Records for processing Start Marker

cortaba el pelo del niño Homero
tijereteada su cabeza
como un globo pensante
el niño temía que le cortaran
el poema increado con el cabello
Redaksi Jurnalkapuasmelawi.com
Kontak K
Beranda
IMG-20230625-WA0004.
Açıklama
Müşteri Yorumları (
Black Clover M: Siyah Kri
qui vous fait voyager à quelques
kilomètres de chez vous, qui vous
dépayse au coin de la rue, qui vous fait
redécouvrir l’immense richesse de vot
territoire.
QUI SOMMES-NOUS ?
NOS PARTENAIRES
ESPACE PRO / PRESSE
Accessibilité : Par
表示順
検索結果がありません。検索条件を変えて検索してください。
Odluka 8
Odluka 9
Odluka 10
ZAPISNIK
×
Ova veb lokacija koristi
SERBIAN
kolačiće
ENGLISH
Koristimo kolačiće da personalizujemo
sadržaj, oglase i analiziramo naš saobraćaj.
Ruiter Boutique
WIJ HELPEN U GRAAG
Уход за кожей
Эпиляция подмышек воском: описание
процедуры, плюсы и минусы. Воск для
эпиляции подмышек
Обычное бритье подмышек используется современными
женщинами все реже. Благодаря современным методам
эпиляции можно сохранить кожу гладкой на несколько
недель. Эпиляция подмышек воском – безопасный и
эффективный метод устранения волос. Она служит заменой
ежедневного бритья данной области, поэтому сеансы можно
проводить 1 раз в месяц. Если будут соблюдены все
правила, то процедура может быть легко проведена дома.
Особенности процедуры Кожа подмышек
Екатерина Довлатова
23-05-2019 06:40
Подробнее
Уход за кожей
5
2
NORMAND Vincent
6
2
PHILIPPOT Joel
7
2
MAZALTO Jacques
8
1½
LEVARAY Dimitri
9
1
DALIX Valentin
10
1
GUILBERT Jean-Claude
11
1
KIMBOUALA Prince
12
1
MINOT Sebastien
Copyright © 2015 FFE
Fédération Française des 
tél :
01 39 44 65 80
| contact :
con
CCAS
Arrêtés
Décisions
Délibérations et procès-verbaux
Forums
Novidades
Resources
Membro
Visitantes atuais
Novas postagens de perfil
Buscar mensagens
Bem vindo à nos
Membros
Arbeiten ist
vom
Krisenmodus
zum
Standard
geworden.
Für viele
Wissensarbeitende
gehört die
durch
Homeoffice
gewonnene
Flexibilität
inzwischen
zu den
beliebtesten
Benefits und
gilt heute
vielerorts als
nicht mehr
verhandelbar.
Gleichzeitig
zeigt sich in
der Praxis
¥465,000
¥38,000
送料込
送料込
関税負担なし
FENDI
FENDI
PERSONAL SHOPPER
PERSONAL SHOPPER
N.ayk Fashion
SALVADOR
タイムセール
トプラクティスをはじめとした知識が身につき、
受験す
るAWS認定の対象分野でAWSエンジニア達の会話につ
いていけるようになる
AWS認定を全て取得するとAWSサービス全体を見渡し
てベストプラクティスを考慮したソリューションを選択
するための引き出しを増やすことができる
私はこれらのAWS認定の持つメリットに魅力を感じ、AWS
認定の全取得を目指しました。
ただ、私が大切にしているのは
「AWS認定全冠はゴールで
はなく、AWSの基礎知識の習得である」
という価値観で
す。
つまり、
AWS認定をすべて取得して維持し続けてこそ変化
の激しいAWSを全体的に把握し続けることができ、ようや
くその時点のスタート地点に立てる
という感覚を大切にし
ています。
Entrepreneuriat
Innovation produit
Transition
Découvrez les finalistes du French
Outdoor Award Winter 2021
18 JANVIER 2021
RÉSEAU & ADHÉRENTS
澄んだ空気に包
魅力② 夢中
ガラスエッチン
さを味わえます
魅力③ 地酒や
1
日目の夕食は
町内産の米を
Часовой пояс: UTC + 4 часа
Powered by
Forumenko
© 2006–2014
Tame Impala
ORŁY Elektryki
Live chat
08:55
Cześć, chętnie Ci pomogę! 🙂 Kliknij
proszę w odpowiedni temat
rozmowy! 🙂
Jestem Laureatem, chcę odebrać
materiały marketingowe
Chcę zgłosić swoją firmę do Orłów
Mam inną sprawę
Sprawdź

Records for processing End Marker

◆ Exercise:
Rewrite the entire listing, replacing every instance of "PERSONAL SHOPPER" with "BUYING AGENT" and leaving all other text unchanged.

◆ Result of the task:
cortaba el pelo del niño Homero
tijereteada su cabeza
como un globo pensante
el niño temía que le cortaran
el poema increado con el cabello
Redaksi Jurnalkapuasmelawi.com
Kontak K
Beranda
IMG-20230625-WA0004.
Açıklama
Müşteri Yorumları (
Black Clover M: Siyah Kri
qui vous fait voyager à quelques
kilomètres de chez vous, qui vous
dépayse au coin de la rue, qui vous fait
redécouvrir l’immense richesse de vot
territoire.
QUI SOMMES-NOUS ?
NOS PARTENAIRES
ESPACE PRO / PRESSE
Accessibilité : Par
表示順
検索結果がありません。検索条件を変えて検索してください。
Odluka 8
Odluka 9
Odluka 10
ZAPISNIK
×
Ova veb lokacija koristi
SERBIAN
kolačiće
ENGLISH
Koristimo kolačiće da personalizujemo
sadržaj, oglase i analiziramo naš saobraćaj.
Ruiter Boutique
WIJ HELPEN U GRAAG
Уход за кожей
Эпиляция подмышек воском: описание
процедуры, плюсы и минусы. Воск для
эпиляции подмышек
Обычное бритье подмышек используется современными
женщинами все реже. Благодаря современным методам
эпиляции можно сохранить кожу гладкой на несколько
недель. Эпиляция подмышек воском – безопасный и
эффективный метод устранения волос. Она служит заменой
ежедневного бритья данной области, поэтому сеансы можно
проводить 1 раз в месяц. Если будут соблюдены все
правила, то процедура может быть легко проведена дома.
Особенности процедуры Кожа подмышек
Екатерина Довлатова
23-05-2019 06:40
Подробнее
Уход за кожей
5
2
NORMAND Vincent
6
2
PHILIPPOT Joel
7
2
MAZALTO Jacques
8
1½
LEVARAY Dimitri
9
1
DALIX Valentin
10
1
GUILBERT Jean-Claude
11
1
KIMBOUALA Prince
12
1
MINOT Sebastien
Copyright © 2015 FFE
Fédération Française des 
tél :
01 39 44 65 80
| contact :
con
CCAS
Arrêtés
Décisions
Délibérations et procès-verbaux
Forums
Novidades
Resources
Membro
Visitantes atuais
Novas postagens de perfil
Buscar mensagens
Bem vindo à nos
Membros
Arbeiten ist
vom
Krisenmodus
zum
Standard
geworden.
Für viele
Wissensarbeitende
gehört die
durch
Homeoffice
gewonnene
Flexibilität
inzwischen
zu den
beliebtesten
Benefits und
gilt heute
vielerorts als
nicht mehr
verhandelbar.
Gleichzeitig
zeigt sich in
der Praxis
¥465,000
¥38,000
送料込
送料込
関税負担なし
FENDI
FENDI
BUYING AGENT
BUYING AGENT
N.ayk Fashion
SALVADOR
タイムセール
トプラクティスをはじめとした知識が身につき、
受験す
るAWS認定の対象分野でAWSエンジニア達の会話につ
いていけるようになる
AWS認定を全て取得するとAWSサービス全体を見渡し
てベストプラクティスを考慮したソリューションを選択
するための引き出しを増やすことができる
私はこれらのAWS認定の持つメリットに魅力を感じ、AWS
認定の全取得を目指しました。
ただ、私が大切にしているのは
「AWS認定全冠はゴールで
はなく、AWSの基礎知識の習得である」
という価値観で
す。
つまり、
AWS認定をすべて取得して維持し続けてこそ変化
の激しいAWSを全体的に把握し続けることができ、ようや
くその時点のスタート地点に立てる
という感覚を大切にし
ています。
Entrepreneuriat
Innovation produit
Transition
Découvrez les finalistes du French
Outdoor Award Winter 2021
18 JANVIER 2021
RÉSEAU & ADHÉRENTS
澄んだ空気に包
魅力② 夢中
ガラスエッチン
さを味わえます
魅力③ 地酒や
1
日目の夕食は
町内産の米を
Часовой пояс: UTC + 4 часа
Powered by
Forumenko
© 2006–2014
Tame Impala
ORŁY Elektryki
Live chat
08:55
Cześć, chętnie Ci pomogę! 🙂 Kliknij
proszę w odpowiedni temat
rozmowy! 🙂
Jestem Laureatem, chcę odebrać
materiały marketingowe
Chcę zgłosić swoją firmę do Orłów
Mam inną sprawę
Sprawdź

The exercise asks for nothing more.